##### Entries provided
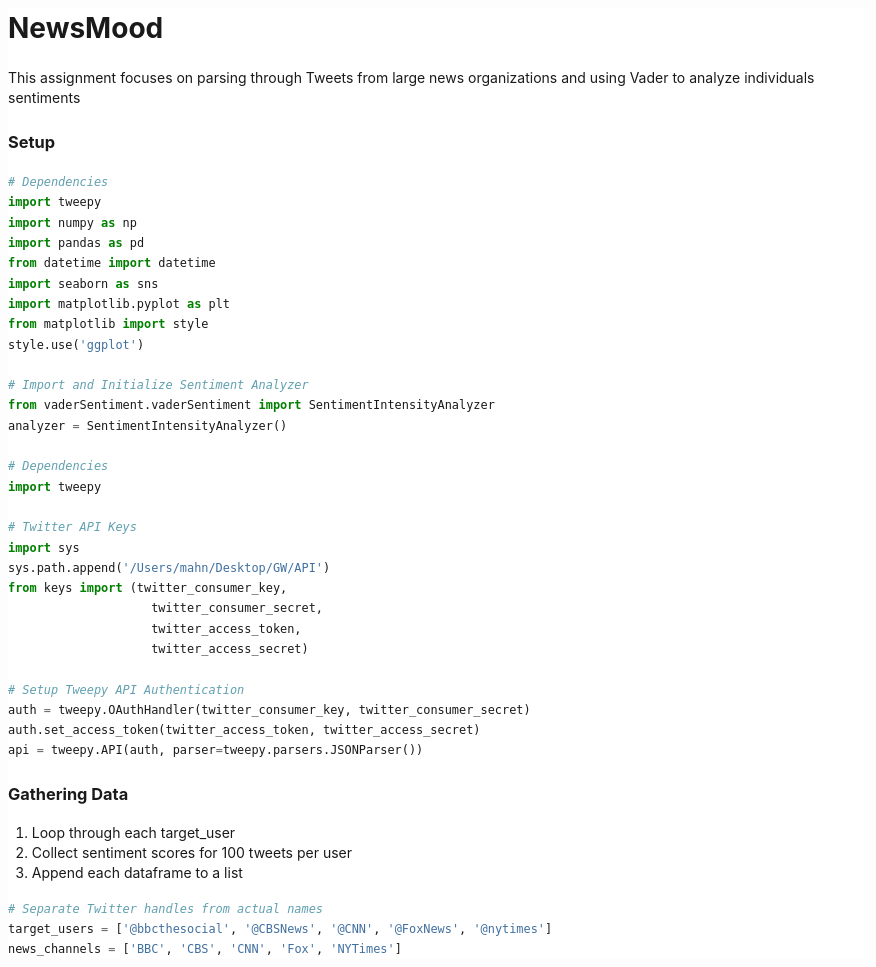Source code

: 
# NewsMood  
This assignment focuses on parsing through Tweets from large news organizations and using Vader to analyze individuals sentiments

### Setup


```python
# Dependencies
import tweepy
import numpy as np
import pandas as pd
from datetime import datetime
import seaborn as sns
import matplotlib.pyplot as plt
from matplotlib import style
style.use('ggplot')

# Import and Initialize Sentiment Analyzer
from vaderSentiment.vaderSentiment import SentimentIntensityAnalyzer
analyzer = SentimentIntensityAnalyzer()

# Dependencies
import tweepy

# Twitter API Keys
import sys
sys.path.append('/Users/mahn/Desktop/GW/API')
from keys import (twitter_consumer_key, 
                    twitter_consumer_secret, 
                    twitter_access_token, 
                    twitter_access_secret)

# Setup Tweepy API Authentication
auth = tweepy.OAuthHandler(twitter_consumer_key, twitter_consumer_secret)
auth.set_access_token(twitter_access_token, twitter_access_secret)
api = tweepy.API(auth, parser=tweepy.parsers.JSONParser())
```

### Gathering Data

1. Loop through each target_user 
2. Collect sentiment scores for 100 tweets per user
3. Append each dataframe to a list  


```python
# Separate Twitter handles from actual names
target_users = ['@bbcthesocial', '@CBSNews', '@CNN', '@FoxNews', '@nytimes']
news_channels = ['BBC', 'CBS', 'CNN', 'Fox', 'NYTimes']
```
##########
Try it:
Where does "matplotlib" appear in the records above? Copy every line that has it.

Written reply:
import matplotlib.pyplot as plt
from matplotlib import style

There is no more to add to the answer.